Payot hebdo, 29 août 2013, par Julien Burri

Amours désenchantées

Vous croyiez avoir touché le fond ? Dans Rien, d’Emmanuel Venet, le constat est encore plus grinçant, sans appel. L’amour n’amène pas de réconfort, même passager. Il est une « fiction » à laquelle il faut croire pour survivre. Tout le plaisir, toute la jouissance du lecteur, vient de cette « fiction », justement. De cette écriture au goût balzacien. Nous sommes à Nice, dans la chambre 13 du Negresco. Le narrateur a invité la femme qu’il aime pour célébrer le vingtième anniversaire de leur rencontre. Agnès porte une cigarette à ses lèvres et son amant ne sait pas à quoi elle pense. Tout à coup, le roman contemporain vire 1900, évoquant un autre couple, qui a lui aussi fréquenté l’hôtel. Le « compositeur de troisième ordre » Jean-Germain Gaucher était ici avec sa maîtresse, Marthe, en 1924. Marthe préfère se détourner de cet « éternel perdant ». Pourtant, Jean-Germain était promis, à ses débuts, à une brillante carrière. Tout commence dans le champagne et le froufrou des dentelles, lorsqu’il est chef d’orchestre au cabaret parisien La Pagode enchantée. Il épouse la fille du propriétaire. Marie-Louise. Ils croient qu’ils pourront réaliser leurs rêves et se donnent l’un à l’autre. Alors commence la lente décadence du cabaret devenu un peu maison close. La carrière de Jean-Germain suit le même chemin. On lui demande du grivois, et même si, à de rares occasions, il pourrait valoriser son art (lorsque Mistinguett reprend ses compositions, ou que son opéra Joséphine est monté), il ne trouve pas son public. Marie-Louise le prend en grippe et lui refuse la bagatelle.
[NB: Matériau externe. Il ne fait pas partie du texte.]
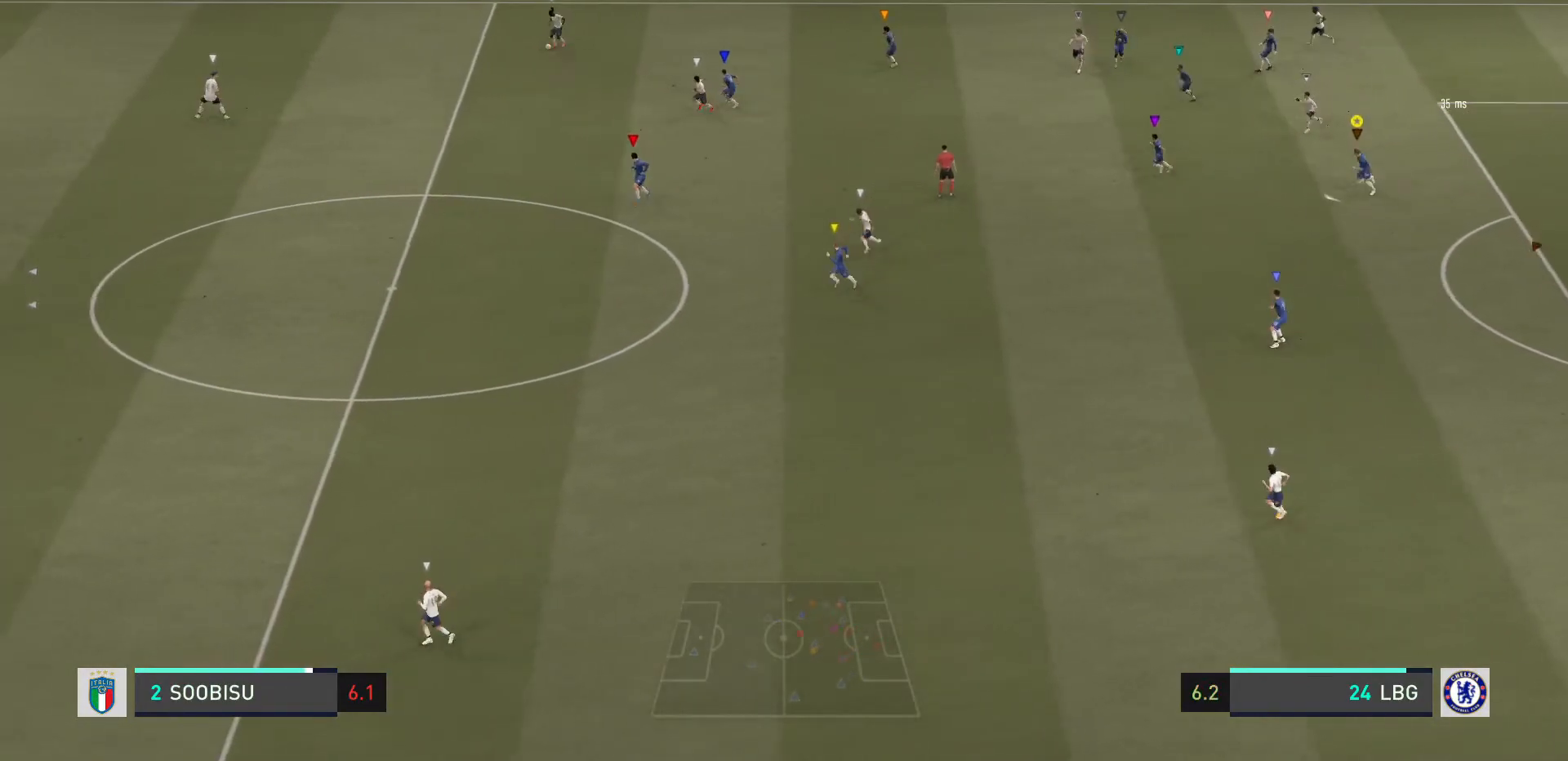
{"buttons": ["R2"], "left_stick": "down-left", "right_stick": "center", "events": []}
Le récit de cette déchéance sociale est avant tout celle de la « dissymétrie des sentiments ». Que l’on soit au début du XXe siècle ou au début du XXIe, les amants se croient toujours, au départ, prédestinés l’un pour l’autre. Puis, inéluctablement, se creuse l’écart. Éros s’érode. Pour que l’illusion de façade soit maintenue, il faudra s’ignorer mutuellement. Pourtant la lecture de Rien ne désespère pas. Elle procure le plaisir, un brin sadique peut-être, mais surtout cathartique, de voir la mécanique du pire se mettre en branle. Une fatalité inéluctable (pour le coup à la Zola), la jubilation sournoise du fiasco. Sa beauté aussi. Comme la chute d’un demi-queue Pleyel dans un escalier (pauvre Jean-Germain).